Perhaps the most contentious issue is Buffett and Lynch's attitude to technology investment. Both brought about the same arguments against, which boil down to the fact that the prospects of a particular technology are very difficult to foresee and one technology can change the other instantly. Lynch adds that if you have invested in a restaurant chain, you will see a threat approaching, because building a new chain is not a quick business.
At the same time, Lynch in one of his speeches cited Microsoft as a good action, and Buffett made a huge bet on Apple (the share of Apple in Berkshire's capitalization is more than 20%), having recently announced that it regrets that it did not go for it earlier. Are these examples the exception to the rule? Hard to say. Lynch could point to the fact that Microsoft is, in fact, a monopoly (which has not been dismembered). Buffett could have said about Apple what he once said about IBM: Apple is not so much a technology company as a marketing company, and it sells dream. And the fact that she is a technology leader may not play the most important role in sales growth.
I think when it comes to the technology sector, an investor could at least take an intermediate position: invest in a technology company when it has become a clear leader in its market.
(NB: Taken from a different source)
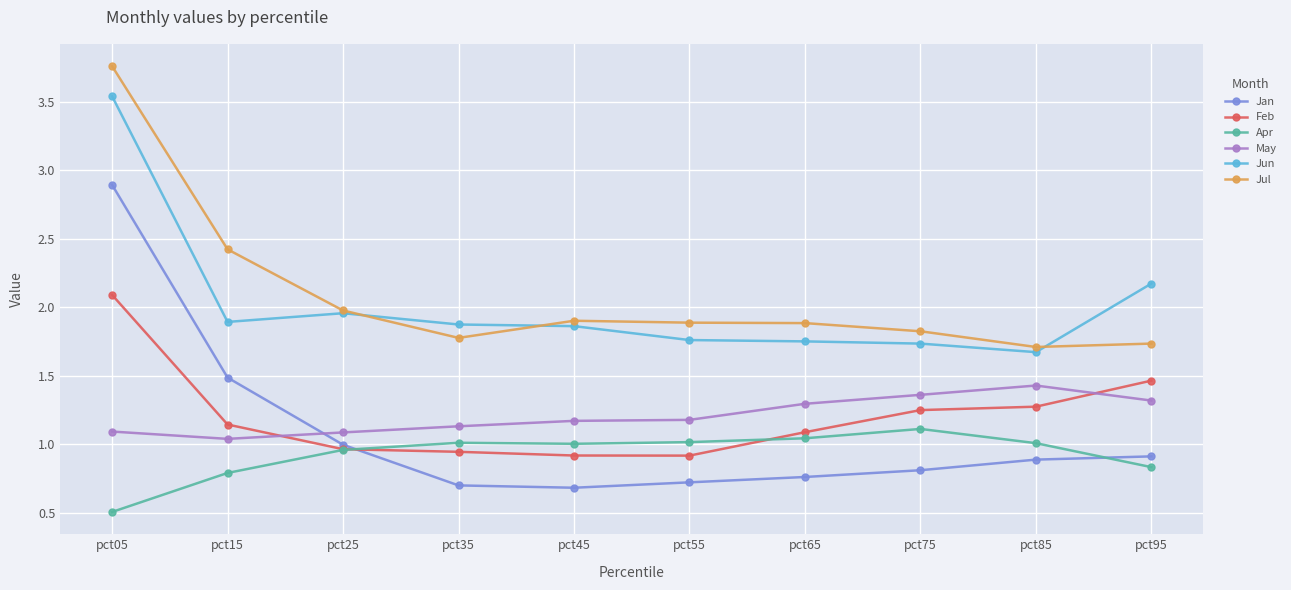

What is the difference between the May values at pct65 and pct25?

0.2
Lynch has an example of investing in Microsoft: if you invested in it three years after the IPO, you still earned 10 times more. (This example is not about technology, he says the same about Walmart.) And he said that many years ago. Now that would be about 400 times more. I think he could do the same thing now, but both Apple and Amazon could be examples.
If you suddenly want to compete with Buffett, "Value Investing" is a great way to understand his strategy and avoid mistakes that happen not only for beginners, but also for experienced ones investors.